>>
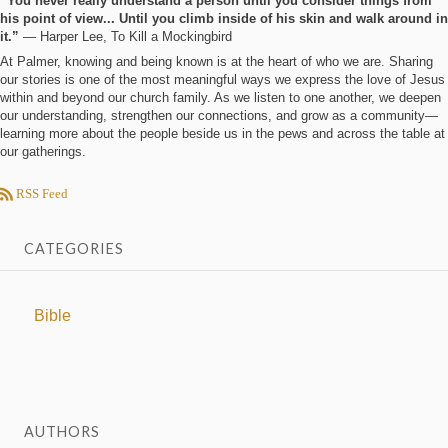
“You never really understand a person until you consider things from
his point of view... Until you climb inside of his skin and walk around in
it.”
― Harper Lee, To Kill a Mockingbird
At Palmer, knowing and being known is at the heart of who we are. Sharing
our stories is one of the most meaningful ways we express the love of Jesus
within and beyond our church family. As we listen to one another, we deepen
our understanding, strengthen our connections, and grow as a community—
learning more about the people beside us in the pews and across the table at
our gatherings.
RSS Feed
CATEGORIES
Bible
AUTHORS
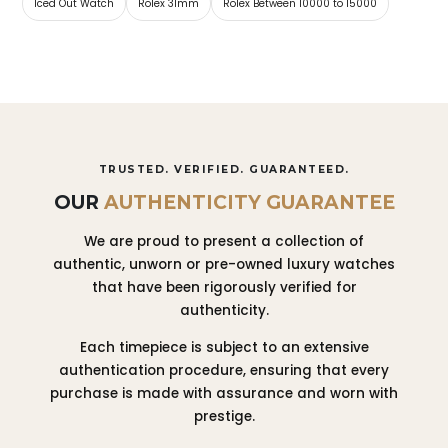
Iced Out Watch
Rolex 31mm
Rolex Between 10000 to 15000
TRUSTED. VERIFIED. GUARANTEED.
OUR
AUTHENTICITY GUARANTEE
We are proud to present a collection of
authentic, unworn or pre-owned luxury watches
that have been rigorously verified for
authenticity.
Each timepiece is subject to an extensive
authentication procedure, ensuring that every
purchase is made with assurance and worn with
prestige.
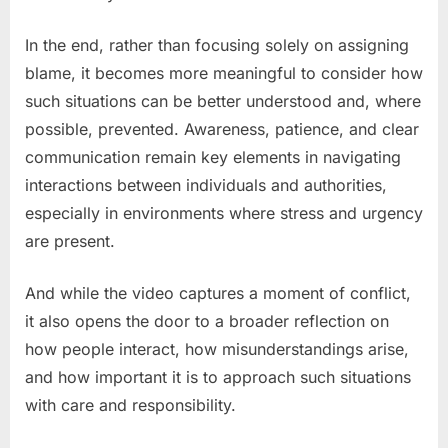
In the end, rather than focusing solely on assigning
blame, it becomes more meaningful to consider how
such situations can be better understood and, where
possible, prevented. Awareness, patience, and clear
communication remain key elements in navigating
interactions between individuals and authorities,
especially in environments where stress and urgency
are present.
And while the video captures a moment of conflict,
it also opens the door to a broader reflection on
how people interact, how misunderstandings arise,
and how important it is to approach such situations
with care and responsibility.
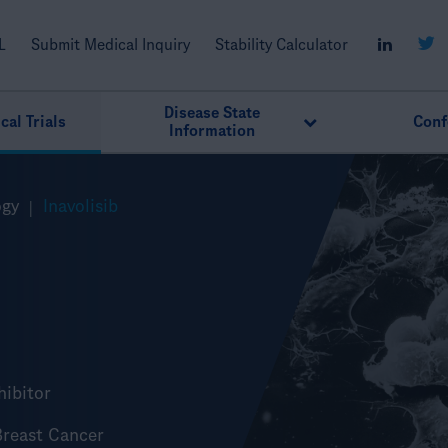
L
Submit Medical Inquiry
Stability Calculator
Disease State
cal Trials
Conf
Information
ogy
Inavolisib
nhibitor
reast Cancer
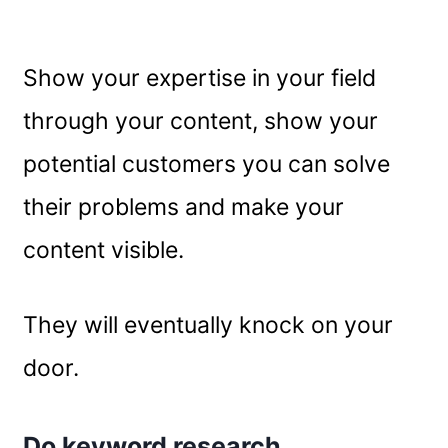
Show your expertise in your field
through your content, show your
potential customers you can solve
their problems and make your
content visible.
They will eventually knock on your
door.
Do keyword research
<<
### [Problem]
Output the records exactly, please. The pictures are not part of the copy.

### [Task response]
“You never really understand a person until you consider things from
his point of view... Until you climb inside of his skin and walk around in
it.”
― Harper Lee, To Kill a Mockingbird
At Palmer, knowing and being known is at the heart of who we are. Sharing
our stories is one of the most meaningful ways we express the love of Jesus
within and beyond our church family. As we listen to one another, we deepen
our understanding, strengthen our connections, and grow as a community—
learning more about the people beside us in the pews and across the table at
our gatherings.
RSS Feed
CATEGORIES
Bible
AUTHORS
Iced Out Watch
Rolex 31mm
Rolex Between 10000 to 15000
TRUSTED. VERIFIED. GUARANTEED.
OUR
AUTHENTICITY GUARANTEE
We are proud to present a collection of
authentic, unworn or pre-owned luxury watches
that have been rigorously verified for
authenticity.
Each timepiece is subject to an extensive
authentication procedure, ensuring that every
purchase is made with assurance and worn with
prestige.
In the end, rather than focusing solely on assigning
blame, it becomes more meaningful to consider how
such situations can be better understood and, where
possible, prevented. Awareness, patience, and clear
communication remain key elements in navigating
interactions between individuals and authorities,
especially in environments where stress and urgency
are present.
And while the video captures a moment of conflict,
it also opens the door to a broader reflection on
how people interact, how misunderstandings arise,
and how important it is to approach such situations
with care and responsibility.
L
Submit Medical Inquiry
Stability Calculator
Disease State
cal Trials
Conf
Information
ogy
Inavolisib
nhibitor
reast Cancer
Show your expertise in your field
through your content, show your
potential customers you can solve
their problems and make your
content visible.
They will eventually knock on your
door.
Do keyword research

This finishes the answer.